Document extract »

========

Studio album by Saccharine Trust
- Released: 2001
- Studio: Hazelwood Studios in Frankfurt, Germany
- Genre: Post-hardcore, jazz fusion
- Label: Hazelwood Records
- Producer: Gordon Friedrich

Saccharine Trust chronology
| Past Lives (1989) | The Great One Is Dead (2001) |  |

= The Great One Is Dead =

The Great One Is Dead is Saccharine Trust's third LP, released in 2001 through Hazelwood Records. It was their first studio effort since We Became Snakes fifteen years earlier.

Initially recorded at Hazelwood Studios in Frankfurt, Germany and released by Hazelwood Records, it was re-released as a split release by Recess Records and Water Under the Bridge Records in 2017.

========

Aim of the exercise » Please write the next part of the article on The Great One Is Dead, starting right after its last sentence.

========

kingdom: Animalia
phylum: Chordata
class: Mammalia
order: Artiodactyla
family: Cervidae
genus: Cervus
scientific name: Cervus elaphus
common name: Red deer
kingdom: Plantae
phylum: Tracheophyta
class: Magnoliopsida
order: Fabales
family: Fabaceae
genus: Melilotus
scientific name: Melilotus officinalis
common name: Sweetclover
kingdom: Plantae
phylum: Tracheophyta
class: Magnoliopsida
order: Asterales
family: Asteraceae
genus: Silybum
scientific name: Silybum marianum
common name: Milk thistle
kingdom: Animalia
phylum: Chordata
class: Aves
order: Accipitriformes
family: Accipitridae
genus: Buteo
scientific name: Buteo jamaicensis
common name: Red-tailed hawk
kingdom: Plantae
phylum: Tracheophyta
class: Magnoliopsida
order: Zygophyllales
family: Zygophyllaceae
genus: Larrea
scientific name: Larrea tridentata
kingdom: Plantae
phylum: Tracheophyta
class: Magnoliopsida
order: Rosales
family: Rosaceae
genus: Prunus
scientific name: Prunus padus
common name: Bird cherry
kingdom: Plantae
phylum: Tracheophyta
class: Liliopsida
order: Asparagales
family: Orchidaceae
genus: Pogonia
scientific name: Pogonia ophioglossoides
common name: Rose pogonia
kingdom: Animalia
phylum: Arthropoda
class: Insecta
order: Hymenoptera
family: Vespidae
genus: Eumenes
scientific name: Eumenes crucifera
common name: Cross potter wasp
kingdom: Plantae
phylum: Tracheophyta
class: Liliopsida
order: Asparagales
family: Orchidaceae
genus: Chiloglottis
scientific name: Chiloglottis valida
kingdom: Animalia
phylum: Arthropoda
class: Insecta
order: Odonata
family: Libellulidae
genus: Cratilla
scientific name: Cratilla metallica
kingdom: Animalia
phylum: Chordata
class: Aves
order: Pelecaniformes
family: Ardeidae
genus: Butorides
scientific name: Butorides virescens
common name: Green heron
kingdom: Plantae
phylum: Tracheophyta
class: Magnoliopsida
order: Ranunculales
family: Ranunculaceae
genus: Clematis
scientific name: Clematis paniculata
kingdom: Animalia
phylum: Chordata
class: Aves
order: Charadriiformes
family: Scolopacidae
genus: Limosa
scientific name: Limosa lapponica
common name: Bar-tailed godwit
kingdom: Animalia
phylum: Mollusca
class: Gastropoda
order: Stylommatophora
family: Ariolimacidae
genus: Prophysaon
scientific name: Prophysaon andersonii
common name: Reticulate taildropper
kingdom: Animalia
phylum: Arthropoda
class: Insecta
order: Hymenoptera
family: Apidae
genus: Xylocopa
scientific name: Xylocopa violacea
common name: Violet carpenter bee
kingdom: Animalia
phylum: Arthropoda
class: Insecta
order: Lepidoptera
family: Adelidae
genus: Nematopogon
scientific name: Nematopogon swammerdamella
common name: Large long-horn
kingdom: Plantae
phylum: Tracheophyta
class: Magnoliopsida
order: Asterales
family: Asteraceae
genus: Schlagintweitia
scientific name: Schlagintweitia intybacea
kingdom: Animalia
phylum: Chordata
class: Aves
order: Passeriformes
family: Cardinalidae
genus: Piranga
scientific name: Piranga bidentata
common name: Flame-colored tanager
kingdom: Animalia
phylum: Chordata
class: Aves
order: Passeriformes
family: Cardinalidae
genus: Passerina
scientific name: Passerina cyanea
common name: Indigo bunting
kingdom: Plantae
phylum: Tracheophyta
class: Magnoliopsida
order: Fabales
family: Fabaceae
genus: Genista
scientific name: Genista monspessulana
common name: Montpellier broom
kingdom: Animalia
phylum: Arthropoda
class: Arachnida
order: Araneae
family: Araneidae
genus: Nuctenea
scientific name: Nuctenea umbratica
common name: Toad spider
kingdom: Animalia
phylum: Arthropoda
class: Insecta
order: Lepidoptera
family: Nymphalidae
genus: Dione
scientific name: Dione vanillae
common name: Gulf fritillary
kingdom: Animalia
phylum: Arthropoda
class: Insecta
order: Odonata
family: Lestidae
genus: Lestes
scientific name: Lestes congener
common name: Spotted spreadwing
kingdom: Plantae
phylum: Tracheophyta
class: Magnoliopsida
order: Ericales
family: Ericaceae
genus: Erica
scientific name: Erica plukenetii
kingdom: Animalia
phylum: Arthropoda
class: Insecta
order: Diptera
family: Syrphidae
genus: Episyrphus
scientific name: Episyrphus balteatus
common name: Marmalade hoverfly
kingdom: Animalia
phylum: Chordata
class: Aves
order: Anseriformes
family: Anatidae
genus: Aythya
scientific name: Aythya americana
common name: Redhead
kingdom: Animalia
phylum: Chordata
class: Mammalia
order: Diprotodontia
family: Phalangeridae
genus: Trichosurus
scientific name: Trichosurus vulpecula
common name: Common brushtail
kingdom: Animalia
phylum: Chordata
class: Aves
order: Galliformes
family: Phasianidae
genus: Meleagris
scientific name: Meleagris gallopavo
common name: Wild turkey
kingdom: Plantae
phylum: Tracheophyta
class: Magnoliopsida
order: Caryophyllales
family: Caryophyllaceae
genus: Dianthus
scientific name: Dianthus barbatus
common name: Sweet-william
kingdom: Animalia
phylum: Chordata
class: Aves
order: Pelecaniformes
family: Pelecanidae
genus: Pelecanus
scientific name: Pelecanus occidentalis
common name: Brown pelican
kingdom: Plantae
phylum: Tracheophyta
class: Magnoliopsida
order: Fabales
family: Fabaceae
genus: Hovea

========

Task output »
== Track listing ==

1. The Sinister Rain
2. Grotian Phraseology
3. The Sadness Of Apollo
4. Legends Die Behind The Wheel, At Least
5. Neruda's Wave
6. Birthing The Ancestors
7. Antecedent Satisfaction
8. This Is Wilmington
9. Nocturnal Ballets
10. Reggie's Plateau
11. Untitled No.2 (I Gave Another Dimension The Slip)
12. Ordinary Calvinistic
13. Untitled No.1 (The Creative Fluctuation)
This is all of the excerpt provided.